Попав в США, поэт отнюдь не чувствует себя в раю. Идиотизм американской жизни ему кидается в глаза и находит выражение в его творчестве: «Брошу в церковь динамит, – Сразу буду знаменит». И обобщенный им опыт от Америки мы находим в чертах восседающего на крыше нью-йоркского небоскреба драконе, урчащем: «Я люблю девчонок хрупких, – Поутру, поутру. – Я их прямо в мини-юбках – Так и жру, так и жру!».
Елагин был человек высокой культуры. Ссылки у него на русскую и иностранную литературу, – всегда умеренные и кстати, – ясно об этом говорят. Любопытно явное влияние на него Грина, – одного из кумиров подсоветской – и антисоветской – интеллигенции времен нашей молодости.
Дима, «Волошки», поэзия (франко-украинское издательство «Громада», Париж, 1947)
Всякому, кто хочет услышать новой эмиграции, следует прочесть эту книжку. Не будем пугаться того, что она написана на украинском языке. Кто из нас захотел бы действительно отнять у народов России право мыслить на родном языке и строить свою самобытную культуру? Что нас ранит и отталкивает, это то неистовое русофобство, в которое нередко скатываются представители национальной интеллигенции этих племен. Но к чести автора «Волошков» («Васильки») – юной поэтессы, скрывшей свое имя псевдонимом «Дима»[202]
, ни тени антируссизма нет в ее сборнике. Будем надеяться, что его нет и в ее сердце.Стихи, лежащие перед нами, в кокетливой белой с золотом и синью обложке, отмечены явным талантом, позволившим автору с силой и блеском сказать то, что переживают многие, передать чувства беженской массы, чувства тех «перемещенных лиц», о которых так много говорится лжи, которые прошли всю Европу в поисках свободы и лучшей доли, и в судьбе которых так много общего, к какой бы национальности они ни принадлежали.
Вот воспоминания об утраченной родине:
Слеза, которая у героини стихотворения скатывается на географическую карту, жгучей каплей падает на сердце каждого из нас, и так и кажется, что перед мощною волною общего чувства должны рухнуть, как карточные домики, все разделяющие нас перегородки, созданные из зловещего материала ненависти между национальностями и партийными группировками.

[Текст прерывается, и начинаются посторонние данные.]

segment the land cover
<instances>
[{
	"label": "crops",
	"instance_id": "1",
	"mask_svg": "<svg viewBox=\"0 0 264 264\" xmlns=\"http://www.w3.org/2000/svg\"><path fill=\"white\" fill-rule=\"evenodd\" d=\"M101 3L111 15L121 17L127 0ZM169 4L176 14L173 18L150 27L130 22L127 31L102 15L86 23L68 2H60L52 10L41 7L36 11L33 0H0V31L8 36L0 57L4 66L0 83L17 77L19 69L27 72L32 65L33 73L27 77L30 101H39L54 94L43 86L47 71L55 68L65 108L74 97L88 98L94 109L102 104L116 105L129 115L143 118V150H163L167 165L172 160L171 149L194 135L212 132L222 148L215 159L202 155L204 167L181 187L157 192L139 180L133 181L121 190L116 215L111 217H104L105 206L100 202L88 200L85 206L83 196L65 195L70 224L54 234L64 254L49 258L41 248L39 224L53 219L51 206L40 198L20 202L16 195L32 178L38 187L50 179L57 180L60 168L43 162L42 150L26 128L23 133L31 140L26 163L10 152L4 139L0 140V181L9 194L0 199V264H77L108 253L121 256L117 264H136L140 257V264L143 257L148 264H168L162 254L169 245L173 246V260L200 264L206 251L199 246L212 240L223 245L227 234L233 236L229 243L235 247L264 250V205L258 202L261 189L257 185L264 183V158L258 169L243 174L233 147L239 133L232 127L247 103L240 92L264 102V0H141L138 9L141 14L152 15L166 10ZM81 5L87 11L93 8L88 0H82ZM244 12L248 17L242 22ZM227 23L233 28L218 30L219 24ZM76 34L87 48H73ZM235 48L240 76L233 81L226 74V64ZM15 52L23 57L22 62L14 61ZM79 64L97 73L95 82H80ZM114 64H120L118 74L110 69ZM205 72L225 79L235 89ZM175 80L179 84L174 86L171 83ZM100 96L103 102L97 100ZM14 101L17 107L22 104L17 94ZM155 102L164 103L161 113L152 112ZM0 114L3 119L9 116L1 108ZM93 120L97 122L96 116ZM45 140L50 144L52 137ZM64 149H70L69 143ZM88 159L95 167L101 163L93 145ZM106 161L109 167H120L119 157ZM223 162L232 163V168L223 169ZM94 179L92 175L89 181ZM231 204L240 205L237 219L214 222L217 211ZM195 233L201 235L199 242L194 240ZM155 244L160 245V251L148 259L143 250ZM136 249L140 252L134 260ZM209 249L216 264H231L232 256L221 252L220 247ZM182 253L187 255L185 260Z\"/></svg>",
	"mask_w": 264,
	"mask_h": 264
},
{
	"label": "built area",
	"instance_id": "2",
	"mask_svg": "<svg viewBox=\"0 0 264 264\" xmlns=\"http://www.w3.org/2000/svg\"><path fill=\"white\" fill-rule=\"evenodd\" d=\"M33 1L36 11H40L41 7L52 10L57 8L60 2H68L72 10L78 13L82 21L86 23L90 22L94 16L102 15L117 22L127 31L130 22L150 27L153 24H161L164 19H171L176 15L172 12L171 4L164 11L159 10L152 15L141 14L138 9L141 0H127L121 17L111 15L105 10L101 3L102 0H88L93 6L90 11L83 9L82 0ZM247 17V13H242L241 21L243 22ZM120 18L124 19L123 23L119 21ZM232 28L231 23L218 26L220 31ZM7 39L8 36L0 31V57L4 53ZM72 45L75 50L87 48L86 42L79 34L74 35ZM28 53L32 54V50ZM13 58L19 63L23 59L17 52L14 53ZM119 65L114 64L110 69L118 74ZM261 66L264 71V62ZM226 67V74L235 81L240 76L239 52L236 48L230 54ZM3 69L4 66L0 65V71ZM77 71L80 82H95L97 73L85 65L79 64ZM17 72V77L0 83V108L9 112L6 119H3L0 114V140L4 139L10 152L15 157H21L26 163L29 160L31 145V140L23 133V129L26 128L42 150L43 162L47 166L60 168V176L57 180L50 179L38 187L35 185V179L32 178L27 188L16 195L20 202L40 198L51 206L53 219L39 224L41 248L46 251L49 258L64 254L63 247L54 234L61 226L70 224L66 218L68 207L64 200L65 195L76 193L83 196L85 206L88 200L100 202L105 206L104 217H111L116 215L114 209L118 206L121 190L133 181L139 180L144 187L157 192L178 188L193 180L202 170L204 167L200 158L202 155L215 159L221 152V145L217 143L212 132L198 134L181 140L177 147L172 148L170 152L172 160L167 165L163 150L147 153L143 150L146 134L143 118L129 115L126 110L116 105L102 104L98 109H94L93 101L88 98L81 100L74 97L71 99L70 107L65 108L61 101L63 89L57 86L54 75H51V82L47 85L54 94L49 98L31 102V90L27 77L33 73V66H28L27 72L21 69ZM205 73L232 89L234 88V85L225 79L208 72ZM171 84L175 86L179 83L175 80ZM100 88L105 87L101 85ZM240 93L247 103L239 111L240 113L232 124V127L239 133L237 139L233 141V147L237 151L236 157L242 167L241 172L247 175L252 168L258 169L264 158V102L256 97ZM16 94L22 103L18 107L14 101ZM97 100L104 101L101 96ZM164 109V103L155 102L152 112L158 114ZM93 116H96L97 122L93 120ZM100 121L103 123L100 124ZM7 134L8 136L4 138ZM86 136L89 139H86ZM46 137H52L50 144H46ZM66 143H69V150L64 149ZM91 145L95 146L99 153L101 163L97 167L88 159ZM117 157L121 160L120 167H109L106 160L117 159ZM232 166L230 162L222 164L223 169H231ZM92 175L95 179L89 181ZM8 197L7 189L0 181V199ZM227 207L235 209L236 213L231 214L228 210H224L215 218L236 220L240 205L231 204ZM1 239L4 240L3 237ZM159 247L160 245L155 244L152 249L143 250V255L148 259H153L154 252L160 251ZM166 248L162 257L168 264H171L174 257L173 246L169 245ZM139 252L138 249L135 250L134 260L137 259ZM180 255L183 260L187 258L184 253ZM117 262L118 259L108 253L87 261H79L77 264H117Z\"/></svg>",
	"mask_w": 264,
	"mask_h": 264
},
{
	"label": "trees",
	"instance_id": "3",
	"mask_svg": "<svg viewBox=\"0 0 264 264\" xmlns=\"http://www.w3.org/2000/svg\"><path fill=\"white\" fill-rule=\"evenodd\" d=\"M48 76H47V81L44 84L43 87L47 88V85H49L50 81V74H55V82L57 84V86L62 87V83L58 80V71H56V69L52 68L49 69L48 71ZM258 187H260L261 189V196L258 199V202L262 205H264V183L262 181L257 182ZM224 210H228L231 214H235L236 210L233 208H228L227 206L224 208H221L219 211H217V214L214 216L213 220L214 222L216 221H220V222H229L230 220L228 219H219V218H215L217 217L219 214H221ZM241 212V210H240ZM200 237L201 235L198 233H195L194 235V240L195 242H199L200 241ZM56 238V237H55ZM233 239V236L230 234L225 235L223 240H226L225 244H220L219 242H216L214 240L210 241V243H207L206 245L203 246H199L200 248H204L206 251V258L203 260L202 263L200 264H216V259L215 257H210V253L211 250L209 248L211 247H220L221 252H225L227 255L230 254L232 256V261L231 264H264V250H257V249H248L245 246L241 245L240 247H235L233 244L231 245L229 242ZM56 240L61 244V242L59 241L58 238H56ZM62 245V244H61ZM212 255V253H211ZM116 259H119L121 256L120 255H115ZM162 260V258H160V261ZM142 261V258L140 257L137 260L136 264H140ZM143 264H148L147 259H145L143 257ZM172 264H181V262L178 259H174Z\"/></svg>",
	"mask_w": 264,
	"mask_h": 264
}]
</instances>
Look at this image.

Не менее трогательно и другое, навеянное тем же настроением, стихотворение – «Ветер из-за Днепра»:
Кому из нас чужд Днепр, воспетый Гоголем, Днепр, от берегов которого «пошла есть Русская земля»?

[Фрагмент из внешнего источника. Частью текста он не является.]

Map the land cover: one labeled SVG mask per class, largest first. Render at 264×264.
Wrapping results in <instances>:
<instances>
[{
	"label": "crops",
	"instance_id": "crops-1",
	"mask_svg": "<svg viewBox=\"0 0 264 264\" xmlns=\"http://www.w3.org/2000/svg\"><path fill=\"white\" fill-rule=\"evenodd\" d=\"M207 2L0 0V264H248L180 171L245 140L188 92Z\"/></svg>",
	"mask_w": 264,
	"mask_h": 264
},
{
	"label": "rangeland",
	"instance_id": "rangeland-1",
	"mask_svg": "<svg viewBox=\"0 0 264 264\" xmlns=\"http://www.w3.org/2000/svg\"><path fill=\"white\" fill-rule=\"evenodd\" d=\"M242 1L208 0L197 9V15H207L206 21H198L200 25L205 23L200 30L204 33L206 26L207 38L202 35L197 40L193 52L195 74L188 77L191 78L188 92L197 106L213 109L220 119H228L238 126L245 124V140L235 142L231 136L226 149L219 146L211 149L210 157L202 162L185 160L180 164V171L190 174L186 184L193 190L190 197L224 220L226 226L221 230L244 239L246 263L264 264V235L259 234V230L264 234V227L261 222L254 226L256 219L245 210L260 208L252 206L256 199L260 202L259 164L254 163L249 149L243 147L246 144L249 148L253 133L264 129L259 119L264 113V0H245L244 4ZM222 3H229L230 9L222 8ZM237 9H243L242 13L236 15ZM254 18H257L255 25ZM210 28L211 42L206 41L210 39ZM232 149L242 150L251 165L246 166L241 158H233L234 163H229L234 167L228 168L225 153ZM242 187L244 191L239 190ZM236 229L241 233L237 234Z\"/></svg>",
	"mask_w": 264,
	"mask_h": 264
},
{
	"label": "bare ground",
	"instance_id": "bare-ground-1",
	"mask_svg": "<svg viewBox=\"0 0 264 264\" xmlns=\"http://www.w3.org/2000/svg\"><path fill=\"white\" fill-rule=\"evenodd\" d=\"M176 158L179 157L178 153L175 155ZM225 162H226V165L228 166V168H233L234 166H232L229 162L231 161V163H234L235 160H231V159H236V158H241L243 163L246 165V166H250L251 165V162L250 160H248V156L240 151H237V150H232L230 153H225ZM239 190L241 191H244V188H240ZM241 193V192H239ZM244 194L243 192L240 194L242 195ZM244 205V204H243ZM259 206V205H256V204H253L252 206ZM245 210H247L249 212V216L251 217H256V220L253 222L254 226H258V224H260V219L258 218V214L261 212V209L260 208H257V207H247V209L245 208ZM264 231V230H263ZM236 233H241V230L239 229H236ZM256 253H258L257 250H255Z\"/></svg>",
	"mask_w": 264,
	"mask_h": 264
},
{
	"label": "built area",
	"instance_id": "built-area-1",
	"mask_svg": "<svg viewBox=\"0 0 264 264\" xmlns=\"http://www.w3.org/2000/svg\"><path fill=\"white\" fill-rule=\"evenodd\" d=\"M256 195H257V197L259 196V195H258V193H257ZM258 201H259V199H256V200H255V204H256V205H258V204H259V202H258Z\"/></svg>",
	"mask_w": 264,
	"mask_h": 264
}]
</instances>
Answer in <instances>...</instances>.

Ряд других стихотворений принадлежит к области чистой лирики. Таковы глубокие и нежные стихи, посвященные матери, или грациозная миниатюра «Тише! Или ты не слышишь?», о лукавом ветре, подслушивающем беседу влюбленных.
О достаточно широком кругозоре автора свидетельствуют переводы из английских поэтов – Лонгфелло, Мура (любопытный украинский вариант столь хорошо известного нам «Вечернего звона»). Но еще более отчетливо, чем эти иностранные влияния, ощущается в стихах «Димы» знание русской литературы – только творческое преломление вековых ее традиций могло дать автору способность писать, как она пишет.
Стоит ли пожалеть, что сборник написан по-украински? Несомненно, если бы он вышел по-русски, русская публика легче смогла бы оценить и тонкость отделки стихов, и непосредственность чувства поэтессы, и книга, вероятно, нашла бы более широкий резонанс. Но поскольку вдохновение автора вылилось в стихах, написанных на ее родном наречии, – нам остается лишь порадоваться успеху «Васильков», аромат которых я постарался передать в своей заметке.
Весна и солнце
Алексей Константинович Толстой обмолвился о себе когда-то, в своей автобиографии, «…почти все мои стихотворения написаны в мажорном тоне, между тем как соотчичи мои пели по большей части в минорном». Между прочим, «почти все» – сильное преувеличение, но общий дух света и бодрости у Толстого, конечно, был. Из крупных русских поэтов это связывает его из предшественников только с Пушкиным, а из позднейших – с Гумилевым. У всех троих, при совершенном различии есть эта одна, и очень важная, общая черта.